Passage given
— Begin —

Hiking the Upper Peninsula: a 4-day Lake Superior Adventure

Camping and hiking the Upper Peninsula along Lake Superior exceed expectations.

This piece is part of a series of articles submitted to The Local Tourist through a cooperation with a 400-level travel writing class at Purdue University.

By Marcus Truscio

I was speeding down a winding, lonely road as the cloud-covered sun set to the west. I stared at my gas gauge, trying to calculate if I could make it back to town the next morning without running out.

A couple minutes later, a Wild West-esque establishment appeared that just so happened to have one vintage gas pump out front like I have never seen before. Before attempting to fill up my tank, I walked into the saloon that was attached to the station to ask if the pump was actually functional.

It was, and they took debit. I felt somewhat embarrassed afterward, feeding into the stereotype as someone from New Jersey who doesn’t normally pump their own gas.

This filling station, a few rental cabins and a motel were the only businesses in the community of Pine Stump Junction. Pine Stump Junction received its name all the way back in the 19th century when logging first started in the Upper Peninsula of Michigan.

It was quite literally a junction of logging roads with a massive pine stump where a mailbox sat for deliveries from Newberry, the nearest town.

Hiking the Upper Peninsula

Driving a Subaru in the Upper Peninsula of Michigan

This was my first time in Michigan’s Upper Peninsula, and I was stunned by how open and wild the landscape was.

Dominated by rivers, lakes, coniferous forests and small towns connected by wide open roads, the region reminded me of places I have been to in northern Maine, where there are more moose than people, or what I imagined parts of Alaska to look like. The only difference was that this outdoor enthusiast’s paradise was located in the Midwest.

Flanked by three of the five great lakes, the landscape of the peninsula has remained relatively unchanged in the last hundred years, with the exception of some of the effects from the logging and mining industries.

Just about as many people live here in 2021 as did in 1921, and even though the peninsula makes up 29% of Michigan’s land area, it only accounts for 3% of the state’s population. This allowed me to step back and focus on getting acquainted with nature on my short break from the responsibilities of the real world.

— End —

Problems to work on
**1.** In the Upper Peninsula hiking article, what share of Michigan's land area does the peninsula make up?
**2.** Using the Upper Peninsula hiking article, decide whether each statement agrees with it. (a) Pine Stump Junction had several gas stations. (b) Newberry was the nearest town to the pine stump mailbox. (c) The peninsula holds about a tenth of Michigan's population.
**3.** Quote the Upper Peninsula hiking article word for word, beginning at "Hiking the Upper Peninsula: a" and stopping after "without running out.".

Provided records
— Begin —

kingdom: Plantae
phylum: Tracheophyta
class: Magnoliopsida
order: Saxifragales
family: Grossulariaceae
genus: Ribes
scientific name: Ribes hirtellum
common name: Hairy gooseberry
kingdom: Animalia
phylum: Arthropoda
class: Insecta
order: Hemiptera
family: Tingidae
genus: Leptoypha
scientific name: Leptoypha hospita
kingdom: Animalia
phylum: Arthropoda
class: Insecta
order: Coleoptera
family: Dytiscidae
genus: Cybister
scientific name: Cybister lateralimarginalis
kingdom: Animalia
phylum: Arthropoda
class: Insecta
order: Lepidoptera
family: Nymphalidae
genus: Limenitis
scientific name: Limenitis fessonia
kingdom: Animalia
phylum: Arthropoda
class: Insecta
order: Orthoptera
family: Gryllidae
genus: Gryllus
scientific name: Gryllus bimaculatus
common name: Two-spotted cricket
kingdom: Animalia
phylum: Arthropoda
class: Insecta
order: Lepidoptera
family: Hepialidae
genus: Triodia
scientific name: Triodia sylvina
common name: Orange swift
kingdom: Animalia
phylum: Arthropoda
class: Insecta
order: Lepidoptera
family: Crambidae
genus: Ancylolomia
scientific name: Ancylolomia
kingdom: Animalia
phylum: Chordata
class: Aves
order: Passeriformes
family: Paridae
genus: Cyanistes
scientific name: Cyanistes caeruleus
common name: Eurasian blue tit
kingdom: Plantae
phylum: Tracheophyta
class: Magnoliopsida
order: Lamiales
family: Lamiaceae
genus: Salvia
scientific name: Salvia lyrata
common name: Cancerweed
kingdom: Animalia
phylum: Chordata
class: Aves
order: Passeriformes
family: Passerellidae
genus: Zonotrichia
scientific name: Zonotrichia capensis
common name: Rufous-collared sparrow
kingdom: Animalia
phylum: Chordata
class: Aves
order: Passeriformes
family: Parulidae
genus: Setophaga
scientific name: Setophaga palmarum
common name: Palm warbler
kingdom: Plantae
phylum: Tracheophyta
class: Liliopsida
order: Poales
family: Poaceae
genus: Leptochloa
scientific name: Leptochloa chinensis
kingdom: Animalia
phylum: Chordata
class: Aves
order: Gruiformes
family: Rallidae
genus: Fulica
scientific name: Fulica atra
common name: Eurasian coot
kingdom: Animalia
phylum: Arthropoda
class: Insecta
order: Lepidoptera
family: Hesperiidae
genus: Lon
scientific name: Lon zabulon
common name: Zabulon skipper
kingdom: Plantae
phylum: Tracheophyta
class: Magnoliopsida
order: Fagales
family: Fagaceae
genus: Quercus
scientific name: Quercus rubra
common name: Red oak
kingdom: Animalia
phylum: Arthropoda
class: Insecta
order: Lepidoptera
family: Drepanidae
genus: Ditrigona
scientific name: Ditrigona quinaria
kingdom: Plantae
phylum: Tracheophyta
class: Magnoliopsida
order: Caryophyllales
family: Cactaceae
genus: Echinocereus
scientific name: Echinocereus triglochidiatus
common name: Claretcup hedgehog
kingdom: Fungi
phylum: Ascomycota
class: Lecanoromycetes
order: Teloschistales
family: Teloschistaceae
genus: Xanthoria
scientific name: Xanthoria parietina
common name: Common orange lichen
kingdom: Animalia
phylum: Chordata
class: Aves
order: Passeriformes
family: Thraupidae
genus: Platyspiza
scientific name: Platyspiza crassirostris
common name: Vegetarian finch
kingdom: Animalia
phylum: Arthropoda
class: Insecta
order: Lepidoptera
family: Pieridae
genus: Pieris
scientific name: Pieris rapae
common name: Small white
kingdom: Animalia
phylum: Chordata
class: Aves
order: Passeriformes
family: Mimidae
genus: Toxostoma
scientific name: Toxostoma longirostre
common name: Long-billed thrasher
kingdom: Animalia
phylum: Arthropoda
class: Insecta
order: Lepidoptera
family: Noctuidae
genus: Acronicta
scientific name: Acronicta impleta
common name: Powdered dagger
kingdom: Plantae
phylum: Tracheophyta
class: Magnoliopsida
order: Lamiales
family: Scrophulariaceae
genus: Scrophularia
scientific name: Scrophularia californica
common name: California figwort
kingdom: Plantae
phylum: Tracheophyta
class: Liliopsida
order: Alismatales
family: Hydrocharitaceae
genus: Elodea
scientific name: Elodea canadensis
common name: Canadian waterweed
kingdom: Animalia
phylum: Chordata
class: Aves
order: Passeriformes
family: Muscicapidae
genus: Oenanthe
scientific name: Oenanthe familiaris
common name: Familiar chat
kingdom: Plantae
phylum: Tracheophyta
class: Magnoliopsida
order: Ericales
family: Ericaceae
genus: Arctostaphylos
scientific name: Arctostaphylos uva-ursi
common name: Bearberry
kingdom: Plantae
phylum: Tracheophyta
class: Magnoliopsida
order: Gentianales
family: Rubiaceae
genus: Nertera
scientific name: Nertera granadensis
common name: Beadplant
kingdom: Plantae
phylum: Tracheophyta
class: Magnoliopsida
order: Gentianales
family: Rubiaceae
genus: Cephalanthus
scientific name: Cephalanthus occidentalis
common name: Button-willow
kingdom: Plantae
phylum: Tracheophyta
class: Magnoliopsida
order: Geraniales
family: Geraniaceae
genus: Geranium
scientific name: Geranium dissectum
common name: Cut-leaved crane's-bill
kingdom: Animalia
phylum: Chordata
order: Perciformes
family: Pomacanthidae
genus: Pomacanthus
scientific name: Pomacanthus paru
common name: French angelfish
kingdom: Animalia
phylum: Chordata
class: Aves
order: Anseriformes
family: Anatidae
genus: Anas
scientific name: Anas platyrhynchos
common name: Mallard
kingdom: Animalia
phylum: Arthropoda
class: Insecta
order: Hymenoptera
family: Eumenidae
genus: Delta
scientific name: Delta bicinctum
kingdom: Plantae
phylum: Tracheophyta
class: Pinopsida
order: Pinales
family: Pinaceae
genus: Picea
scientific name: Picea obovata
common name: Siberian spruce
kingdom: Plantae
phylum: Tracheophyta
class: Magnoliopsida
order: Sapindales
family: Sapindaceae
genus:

— End —

Responses
**1.** 29%

**2.**
(a) No: "This filling station, a few rental cabins and a motel were the only businesses in the community of Pine Stump Junction."
(b) Yes: "a mailbox sat for deliveries from Newberry, the nearest town."
(c) No: "it only accounts for 3% of the state’s population."

**3.**
Hiking the Upper Peninsula: a 4-day Lake Superior Adventure

Camping and hiking the Upper Peninsula along Lake Superior exceed expectations.

This piece is part of a series of articles submitted to The Local Tourist through a cooperation with a 400-level travel writing class at Purdue University.

By Marcus Truscio

I was speeding down a winding, lonely road as the cloud-covered sun set to the west. I stared at my gas gauge, trying to calculate if I could make it back to town the next morning without running out.